As of May 2020, Human Rights First has documented at least 1,114 reports of abuses against migrants under this program. Cases of torture, sexual assault, extortion, and other forms of egregious violence are not uncommon among asylum seekers in Northern Mexico. Asylum seekers and migrants in Mexico face challenges securing shelter, accessing medical care, securing employment and education or legal services.
Data from Human Rights First shows the extent of abuses. The data, which are collected from public reports, is likely underreporting the magnitude of assaults, threats, and other forms of violence as many cases are never reported. As of May 13, 2020 over a thousand reports have been logged. The largest number of cases reported happened in December of 2019 with 240 reports in total.
Kidnappings of migrants and asylees in Mexico are the most common form of violence reported (60%). In many cases, cartels and other crime groups prey on asylees who are easily identifiable. Some 15% of all cases reported so far are for assaults, followed by robberies (9%), rape and sexual assault (9%), threats and extortion (4%), and harassment from police (1%).
In one harrowing case, a man who repeatedly told U.S. officials he did not feel safe in Mexico was murdered in Tijuana.
The largest number of crimes against migrants in Mexico were reported in the city of Nuevo Laredo. Since the start of the MPP program in 2019, almost 100 reports of threats, extortions, kidnappings, and other forms of violence have been publicly lodged so far. The reports include cases of kidnappings, threats, rapes, and other forms of extreme violence against asylum seekers.
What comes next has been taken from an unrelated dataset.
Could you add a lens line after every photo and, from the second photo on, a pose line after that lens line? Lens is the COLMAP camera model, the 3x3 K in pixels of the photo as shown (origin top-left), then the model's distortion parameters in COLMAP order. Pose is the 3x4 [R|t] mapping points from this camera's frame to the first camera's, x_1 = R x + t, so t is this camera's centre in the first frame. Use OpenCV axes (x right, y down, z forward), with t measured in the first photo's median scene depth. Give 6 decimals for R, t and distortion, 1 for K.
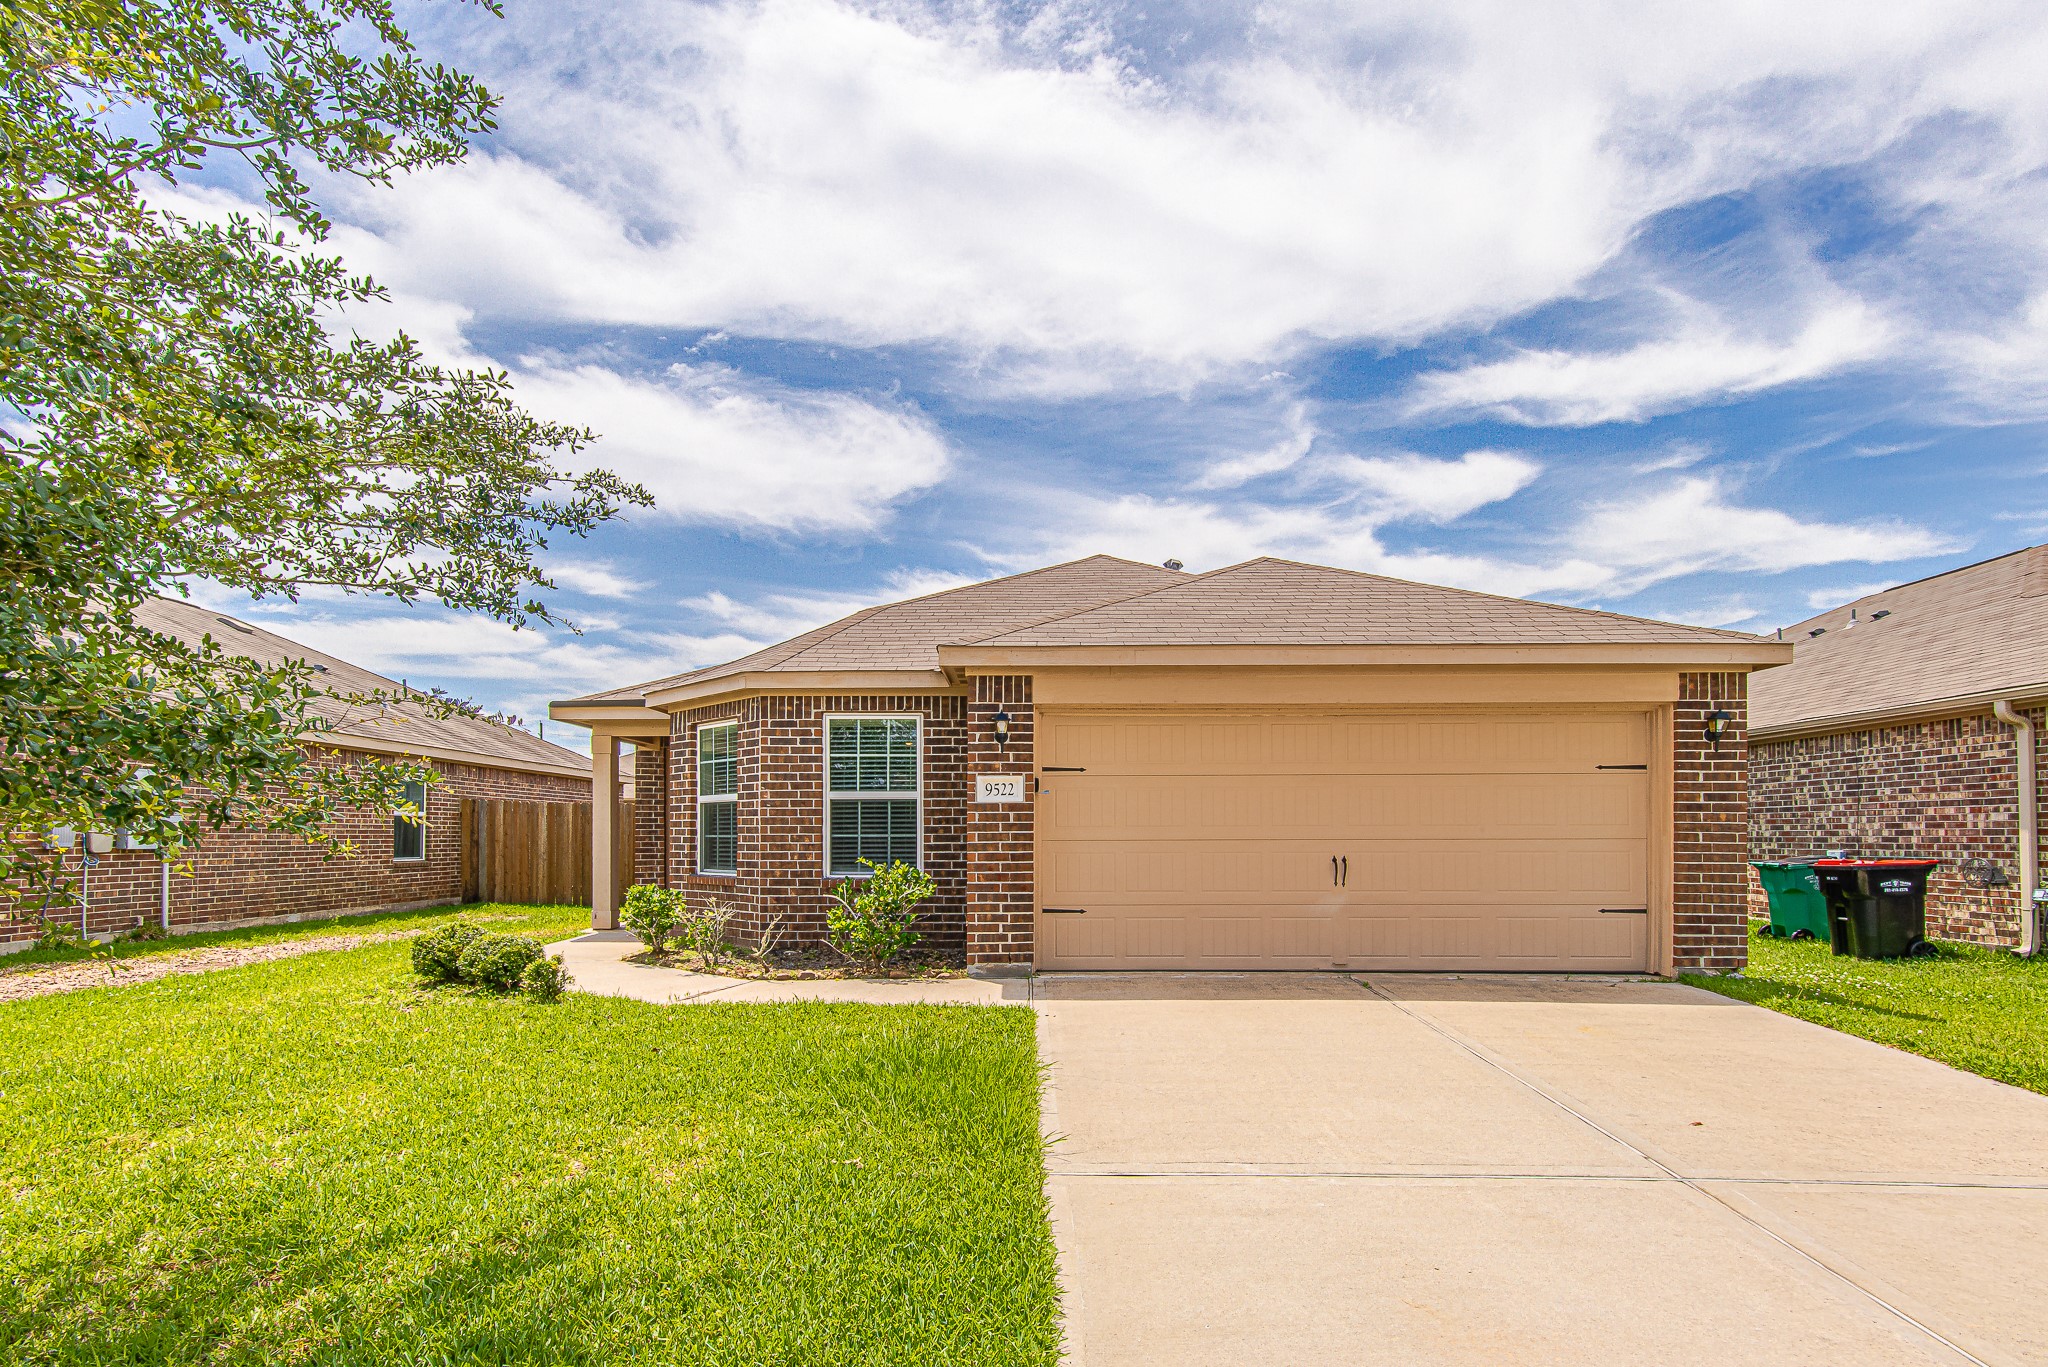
lens RADIAL K [[1017.1, 0, 1018.7], [0, 1017.1, 816.4], [0, 0, 1]] dist [0.002489, -0.000512]
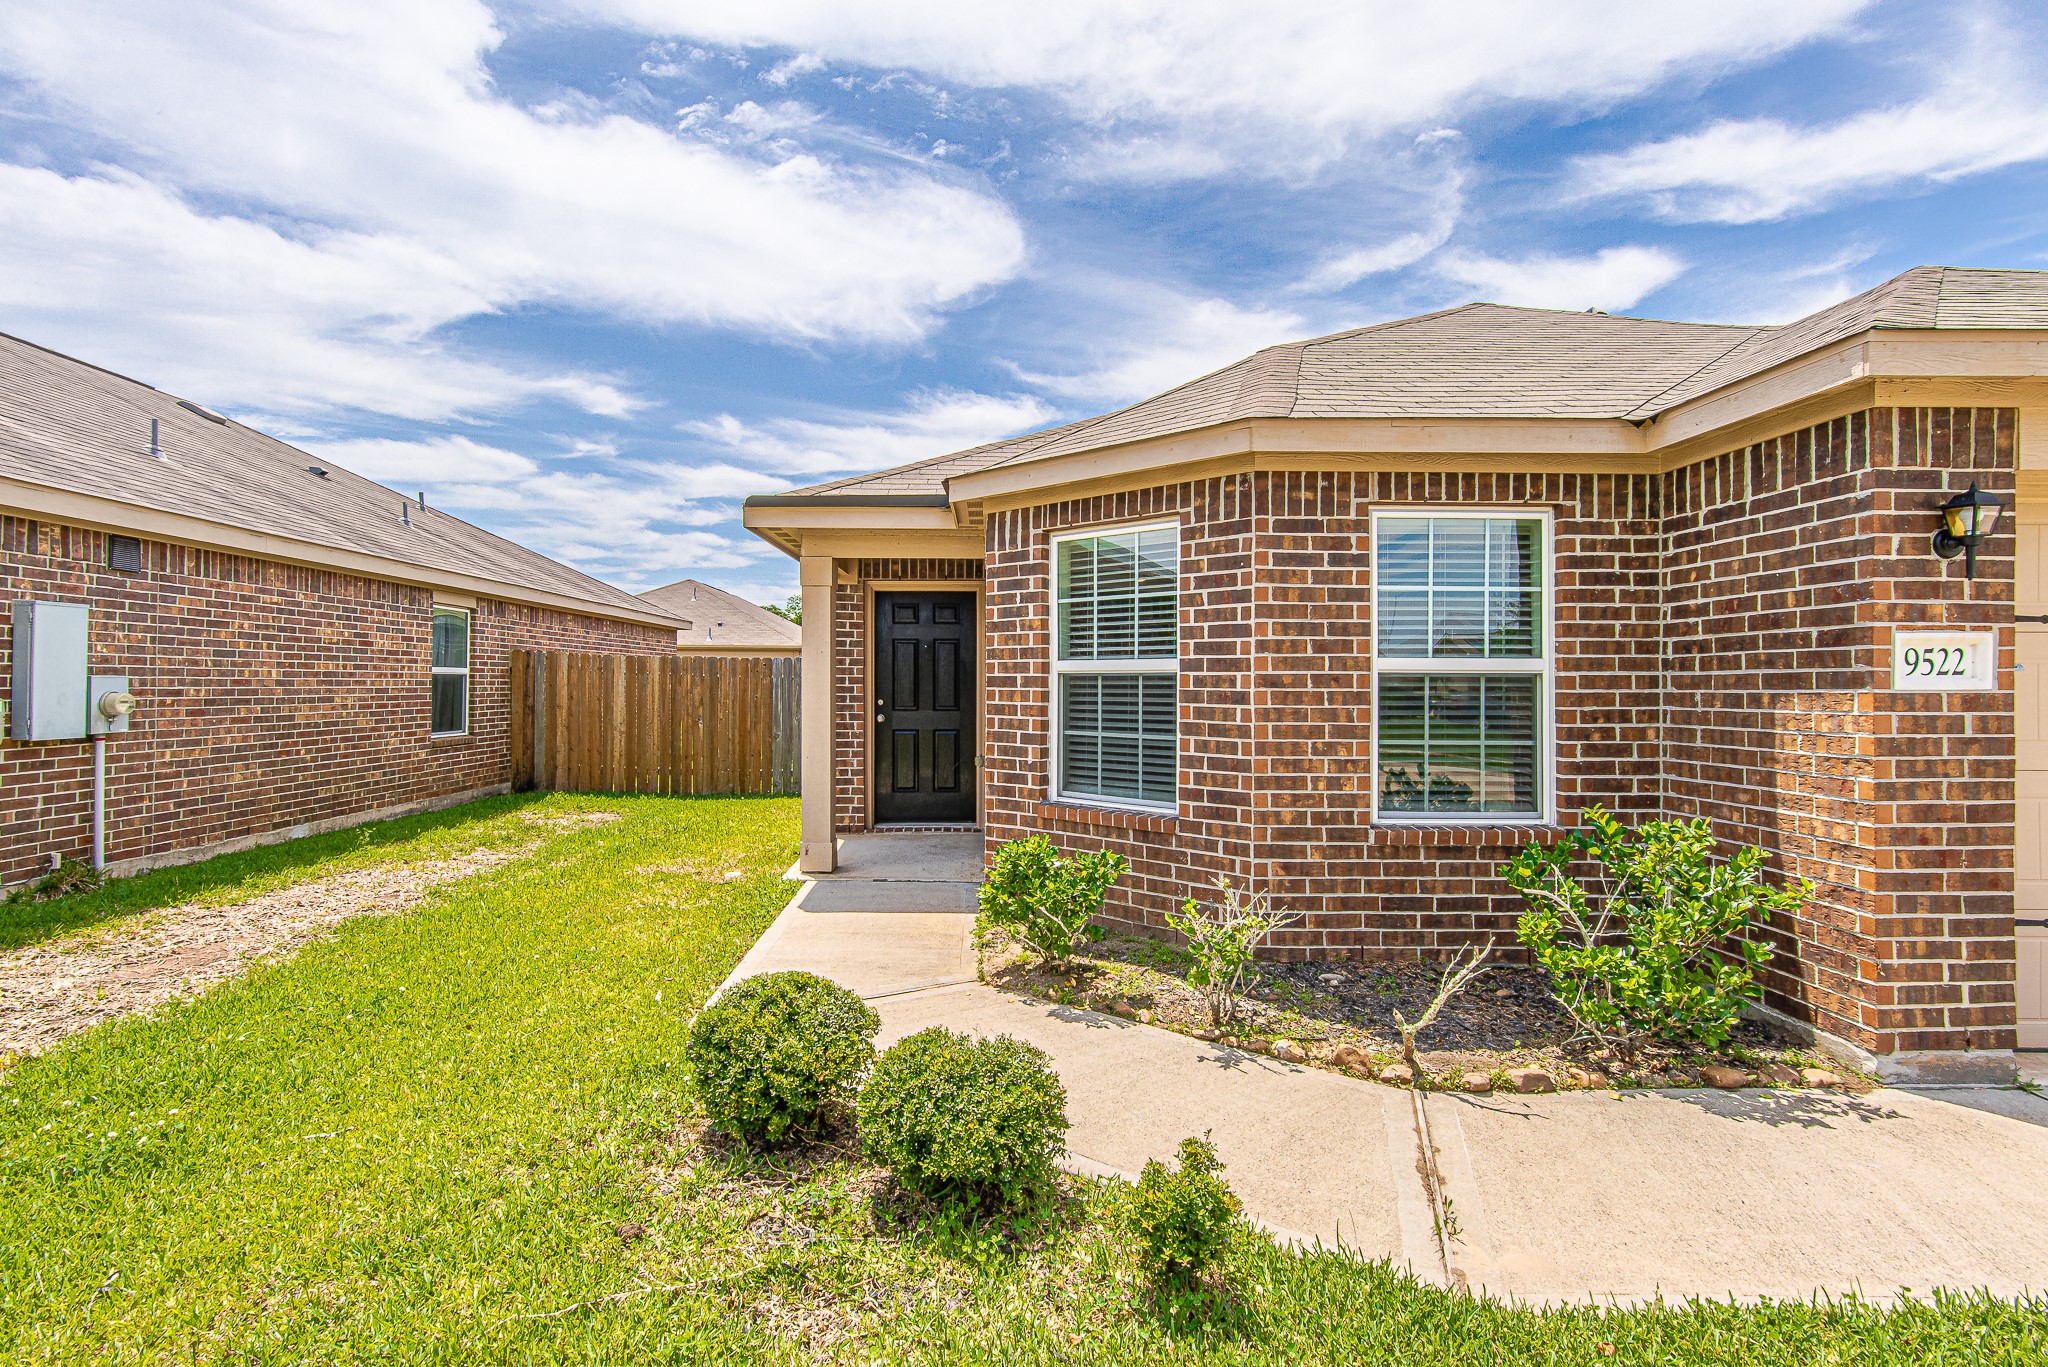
lens RADIAL K [[1014.3, 0, 973.9], [0, 1014.3, 683.1], [0, 0, 1]] dist [0.012530, 0.000845]
pose [[0.999968, 0.007909, 0.000678, -0.390500], [-0.007921, 0.999746, 0.021087, -0.020654], [-0.000512, -0.021092, 0.999777, 0.480867]]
The cities of Matamoros and Reynosa — both bordering the state of Texas — also saw large numbers of reports against migrants and asylees.
In Ciudad Juárez, at least 80 reports have been identified by researchers. Ciudad Juarez is one of the most dangerous cities in the world and has the largest population of asylum seekers waiting for their cases to be adjudicated. As of August 2020, almost 20,000 asylum seekers were forced to remain in the city.
Survey data of asylum seekers in Ciudad Juarez verify the high level of violent and criminal incidents against this population. The survey indicated that asylum seekers in MPP living in Ciudad Juarez were most likely to report cases of theft (34%), followed by ‘other’ (28%) crimes — which include instances of sexual assault, attempted kidnapping, or extortions. Two-in-ten (19%) respondents reported being victims of kidnappings, and 18% facing threats.
A vast majority (84%) of asylum seekers that were victims of a crime in Ciudad Juarez did not report it. When asked why they did not report it, about half (47%) said it was because of fear. The second-most common response was due to a crime involving a police officer or authority (18%), followed by people saying they did not know where to report it (17%).
In Tijuana, bordering San Diego, at least 17 reports have been filed detailing crimes against asylum seekers. A 2019 study by the U.S. Immigration Policy Center of asylum seekers forced into the MPP program in Tijuana and Mexicali found that experiences with violence and fear were widespread. Some quarter of interviewees reported having been threatened with physical violence while in Mexico, and one third experienced some form of homelessness while in Mexico.